# [Available data]
· · · ·

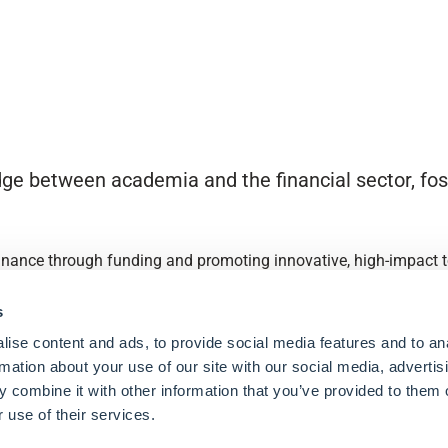
ge between academia and the financial sector, fost
finance through funding and promoting innovative, high-impact to
s
ise content and ads, to provide social media features and to an
rmation about your use of our site with our social media, advertis
 combine it with other information that you’ve provided to them o
 use of their services.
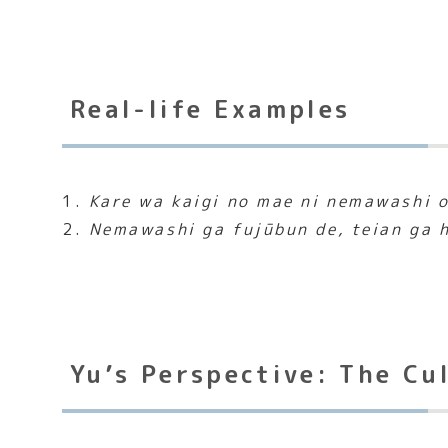
Real-life Examples
1.
Kare wa kaigi no mae ni nemawashi o
2.
Nemawashi ga fujūbun de, teian ga h
Yu’s Perspective: The Cu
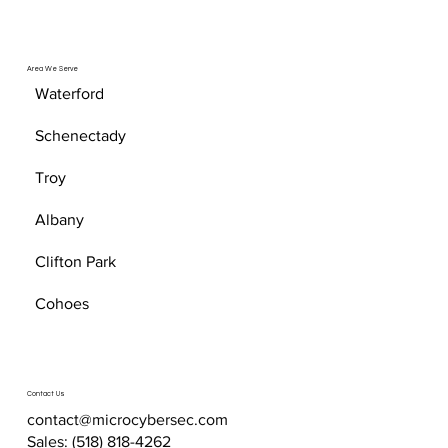
Area We Serve
Waterford
Schenectady
Troy
Albany
Clifton Park
Cohoes
Contact Us
contact@microcybersec.com
Sales:
(518) 818-4262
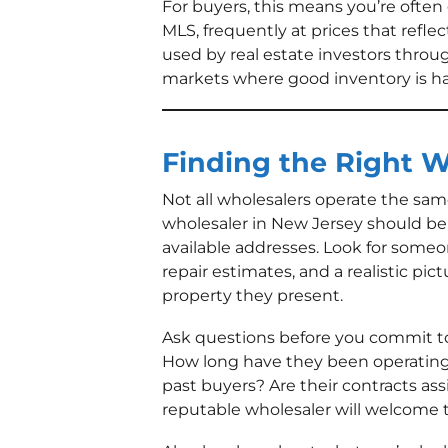
For buyers, this means you’re often 
MLS, frequently at prices that reflec
used by real estate investors throu
markets where good inventory is har
Finding the Right W
Not all wholesalers operate the sa
wholesaler in New Jersey should be a
available addresses. Look for someo
repair estimates, and a realistic pict
property they present.
Ask questions before you commit to
How long have they been operating
past buyers? Are their contracts as
reputable wholesaler will welcome 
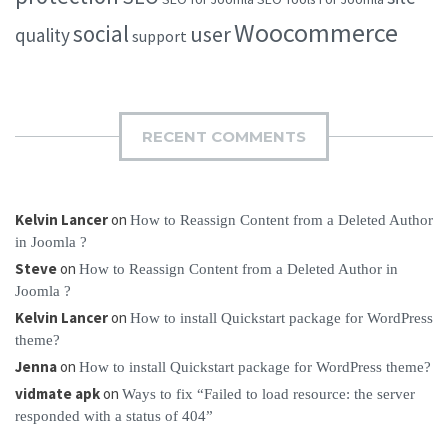
Woocommerce
social
user
quality
support
RECENT COMMENTS
Kelvin Lancer
on
How to Reassign Content from a Deleted Author
in Joomla ?
Steve
on
How to Reassign Content from a Deleted Author in
Joomla ?
Kelvin Lancer
on
How to install Quickstart package for WordPress
theme?
Jenna
on
How to install Quickstart package for WordPress theme?
vidmate apk
on
Ways to fix “Failed to load resource: the server
responded with a status of 404”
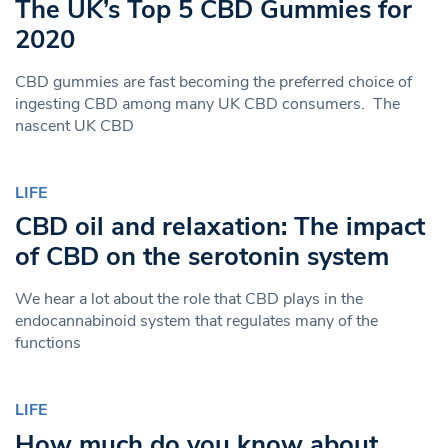
The UK’s Top 5 CBD Gummies for
2020
CBD gummies are fast becoming the preferred choice of
ingesting CBD among many UK CBD consumers. The
nascent UK CBD
LIFE
CBD oil and relaxation: The impact
of CBD on the serotonin system
We hear a lot about the role that CBD plays in the
endocannabinoid system that regulates many of the
functions
LIFE
How much do you know about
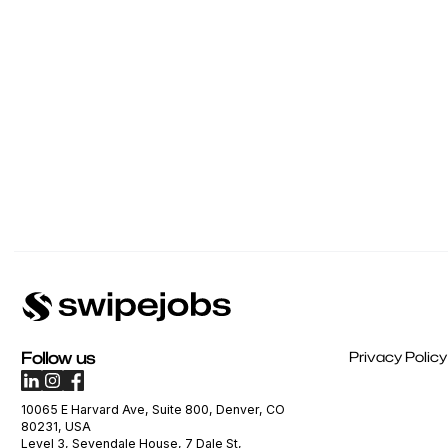
Follow us
Privacy Policy
10065 E Harvard Ave, Suite 800, Denver, CO
80231, USA
Level 3, Sevendale House, 7 Dale St,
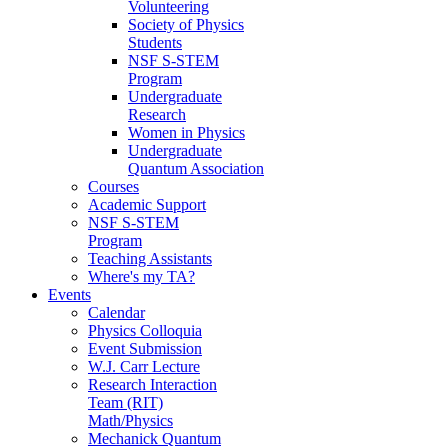
Volunteering
Society of Physics
Students
NSF S-STEM
Program
Undergraduate
Research
Women in Physics
Undergraduate
Quantum Association
Courses
Academic Support
NSF S-STEM
Program
Teaching Assistants
Where's my TA?
Events
Calendar
Physics Colloquia
Event Submission
W.J. Carr Lecture
Research Interaction
Team (RIT)
Math/Physics
Mechanick Quantum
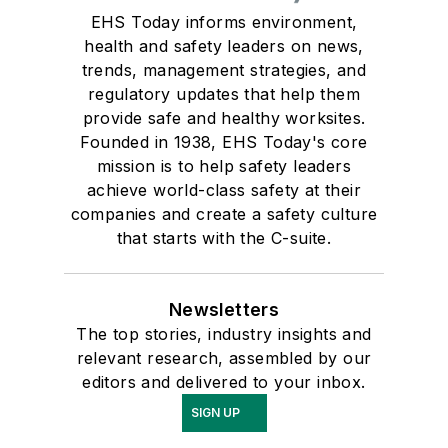
EHS Today informs environment,
health and safety leaders on news,
trends, management strategies, and
regulatory updates that help them
provide safe and healthy worksites.
Founded in 1938, EHS Today's core
mission is to help safety leaders
achieve world-class safety at their
companies and create a safety culture
that starts with the C-suite.
Newsletters
The top stories, industry insights and
relevant research, assembled by our
editors and delivered to your inbox.
SIGN UP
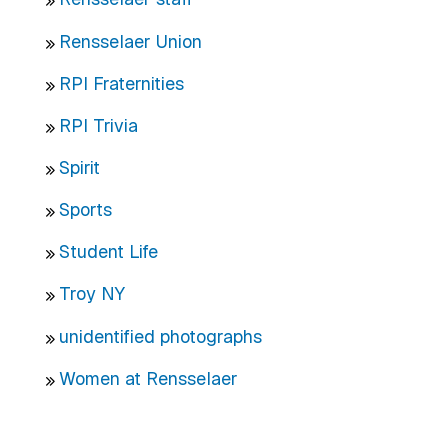
Rensselaer Union
RPI Fraternities
RPI Trivia
Spirit
Sports
Student Life
Troy NY
unidentified photographs
Women at Rensselaer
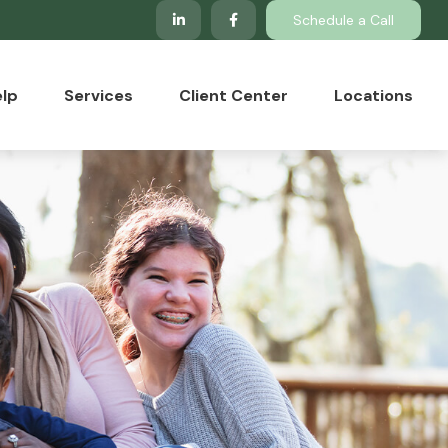
Schedule a Call
lp
Services
Client Center
Locations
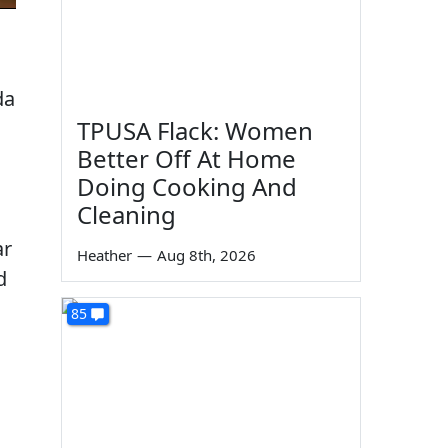
da
TPUSA Flack: Women
Better Off At Home
Doing Cooking And
Cleaning
ar
Heather
—
Aug 8th, 2026
d
85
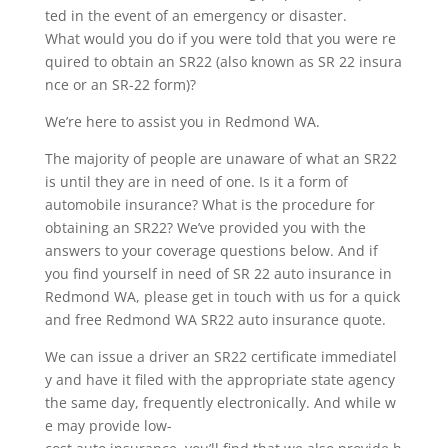
ted in the event of an emergency or disaster.
What would you do if you were told that you were re
quired to obtain an SR22 (also known as SR 22 insura
nce or an SR-22 form)?
We’re here to assist you in Redmond WA.
The majority of people are unaware of what an SR22
is until they are in need of one. Is it a form of
automobile insurance? What is the procedure for
obtaining an SR22? We’ve provided you with the
answers to your coverage questions below. And if
you find yourself in need of SR 22 auto insurance in
Redmond WA, please get in touch with us for a quick
and free Redmond WA SR22 auto insurance quote.
We can issue a driver an SR22 certificate immediatel
y and have it filed with the appropriate state agency
the same day, frequently electronically. And while w
e may provide low-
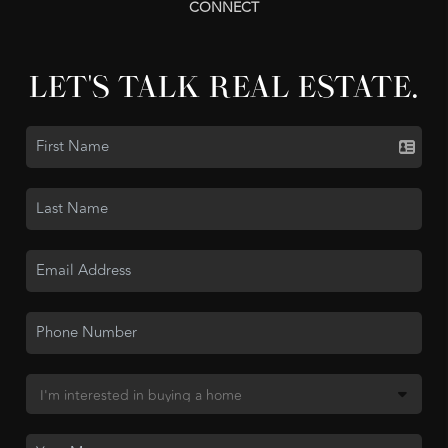
CONNECT
LET'S TALK REAL ESTATE.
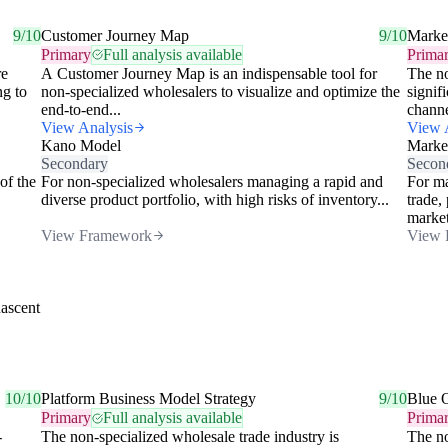
9/10
Customer Journey Map
9/10
Market
Primary
Full analysis available
Prima
re
A Customer Journey Map is an indispensable tool for
The no
ng to
non-specialized wholesalers to visualize and optimize the
signif
end-to-end...
channe
View Analysis
View 
Kano Model
Market
Secondary
Secon
of the
For non-specialized wholesalers managing a rapid and
For ma
diverse product portfolio, with high risks of inventory...
trade,
market
View Framework
View 
nascent
10/10
Platform Business Model Strategy
9/10
Blue 
Primary
Full analysis available
Prima
-
The non-specialized wholesale trade industry is
The no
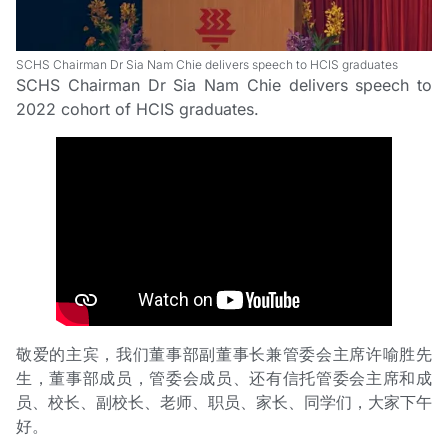
SCHS Chairman Dr Sia Nam Chie delivers speech to HCIS graduates
SCHS Chairman Dr Sia Nam Chie delivers speech to
2022 cohort of HCIS graduates.
敬爱的主宾，我们董事部副董事长兼管委会主席许喻胜先
生，董事部成员，管委会成员、还有信托管委会主席和成
员、校长、副校长、老师、职员、家长、同学们，大家下午
好。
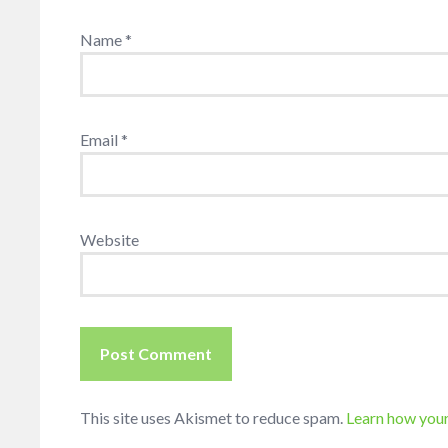
Name
*
Email
*
Website
This site uses Akismet to reduce spam.
Learn how you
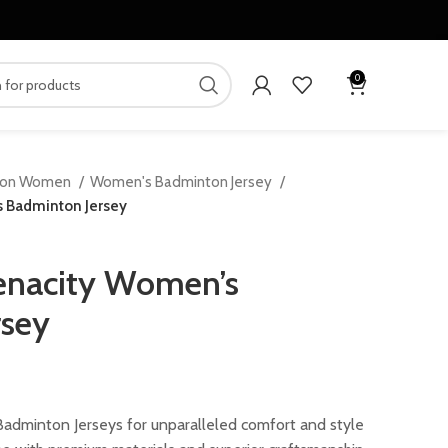
0
ton Women
Women's Badminton Jersey
 Badminton Jersey
enacity Women’s
rsey
ent
dminton Jerseys for unparalleled comfort and style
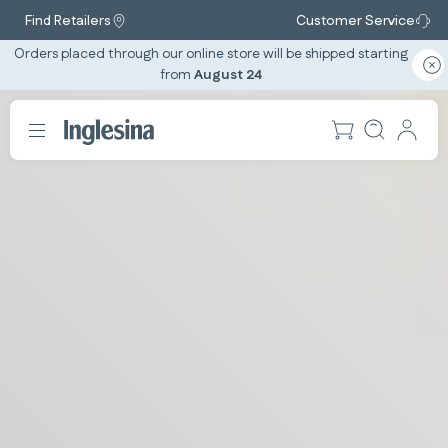
Find Retailers
Customer Service
Orders placed through our online store will be shipped starting
from
August 24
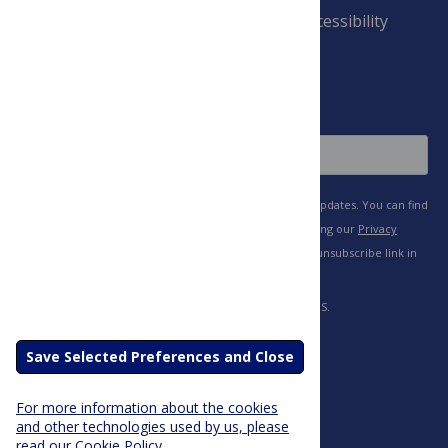
Payment Terms
Accessibility
and Conditions
Sign Up
Save Selected Preferences and Close
For more information about the cookies
and other technologies used by us, please
read our Cookie Policy.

· · · ·

# [What to work on]
Print every line of text read from the records above without any change, and leave the pictures out of your answer.

# [Solution for this exercise]
ge between academia and the financial sector, fost
finance through funding and promoting innovative, high-impact to
s
ise content and ads, to provide social media features and to an
rmation about your use of our site with our social media, advertis
 combine it with other information that you’ve provided to them o
 use of their services.
Real-life Examples
1.
Kare wa kaigi no mae ni nemawashi o
2.
Nemawashi ga fujūbun de, teian ga h
Yu’s Perspective: The Cu
Area We Serve
Waterford
Schenectady
Troy
Albany
Clifton Park
Cohoes
Contact Us
contact@microcybersec.com
Sales:
(518) 818-4262
For buyers, this means you’re often 
MLS, frequently at prices that reflec
used by real estate investors throu
markets where good inventory is har
Finding the Right W
Not all wholesalers operate the sa
wholesaler in New Jersey should be a
available addresses. Look for someo
repair estimates, and a realistic pict
property they present.
Ask questions before you commit to
How long have they been operating
past buyers? Are their contracts as
reputable wholesaler will welcome 
Woocommerce
social
user
quality
support
RECENT COMMENTS
Kelvin Lancer
on
How to Reassign Content from a Deleted Author
in Joomla ?
Steve
on
How to Reassign Content from a Deleted Author in
Joomla ?
Kelvin Lancer
on
How to install Quickstart package for WordPress
theme?
Jenna
on
How to install Quickstart package for WordPress theme?
vidmate apk
on
Ways to fix “Failed to load resource: the server
responded with a status of 404”
The UK’s Top 5 CBD Gummies for
2020
CBD gummies are fast becoming the preferred choice of
ingesting CBD among many UK CBD consumers. The
nascent UK CBD
LIFE
CBD oil and relaxation: The impact
of CBD on the serotonin system
We hear a lot about the role that CBD plays in the
endocannabinoid system that regulates many of the
functions
LIFE
How much do you know about
Follow us
Privacy Policy
10065 E Harvard Ave, Suite 800, Denver, CO
80231, USA
Level 3, Sevendale House, 7 Dale St,
Volunteering
Society of Physics
Students
NSF S-STEM
Program
Undergraduate
Research
Women in Physics
Undergraduate
Quantum Association
Courses
Academic Support
NSF S-STEM
Program
Teaching Assistants
Where's my TA?
Events
Calendar
Physics Colloquia
Event Submission
W.J. Carr Lecture
Research Interaction
Team (RIT)
Math/Physics
Mechanick Quantum
EHS Today informs environment,
health and safety leaders on news,
trends, management strategies, and
regulatory updates that help them
provide safe and healthy worksites.
Founded in 1938, EHS Today's core
mission is to help safety leaders
achieve world-class safety at their
companies and create a safety culture
that starts with the C-suite.
Newsletters
The top stories, industry insights and
relevant research, assembled by our
editors and delivered to your inbox.
SIGN UP
Rensselaer Union
RPI Fraternities
RPI Trivia
Spirit
Sports
Student Life
Troy NY
unidentified photographs
Women at Rensselaer
Schedule a Call
lp
Services
Client Center
Locations
da
TPUSA Flack: Women
Better Off At Home
Doing Cooking And
Cleaning
ar
Heather
—
Aug 8th, 2026
d
85
ted in the event of an emergency or disaster.
What would you do if you were told that you were re
quired to obtain an SR22 (also known as SR 22 insura
nce or an SR-22 form)?
We’re here to assist you in Redmond WA.
The majority of people are unaware of what an SR22
is until they are in need of one. Is it a form of
automobile insurance? What is the procedure for
obtaining an SR22? We’ve provided you with the
answers to your coverage questions below. And if
you find yourself in need of SR 22 auto insurance in
Redmond WA, please get in touch with us for a quick
and free Redmond WA SR22 auto insurance quote.
We can issue a driver an SR22 certificate immediatel
y and have it filed with the appropriate state agency
the same day, frequently electronically. And while w
e may provide low-
CONNECT
LET'S TALK REAL ESTATE.
9/10
Customer Journey Map
9/10
Market
Primary
Full analysis available
Prima
re
A Customer Journey Map is an indispensable tool for
The no
ng to
non-specialized wholesalers to visualize and optimize the
signif
end-to-end...
channe
View Analysis
View 
Kano Model
Market
Secondary
Secon
of the
For non-specialized wholesalers managing a rapid and
For ma
diverse product portfolio, with high risks of inventory...
trade,
market
View Framework
View 
nascent
10/10
Platform Business Model Strategy
9/10
Blue 
Primary
Full analysis available
Prima
-
The non-specialized wholesale trade industry is
The no
SCHS Chairman Dr Sia Nam Chie delivers speech to HCIS graduates
SCHS Chairman Dr Sia Nam Chie delivers speech to
2022 cohort of HCIS graduates.
敬爱的主宾，我们董事部副董事长兼管委会主席许喻胜先
生，董事部成员，管委会成员、还有信托管委会主席和成
员、校长、副校长、老师、职员、家长、同学们，大家下午
好。
Name
*
Email
*
Website
This site uses Akismet to reduce spam.
Learn how you
0
ton Women
Women's Badminton Jersey
 Badminton Jersey
enacity Women’s
rsey
ent
dminton Jerseys for unparalleled comfort and style
Find Retailers
Customer Service
Orders placed through our online store will be shipped starting
from
August 24
Payment Terms
Accessibility
and Conditions
Sign Up
Save Selected Preferences and Close
For more information about the cookies
and other technologies used by us, please
read our Cookie Policy.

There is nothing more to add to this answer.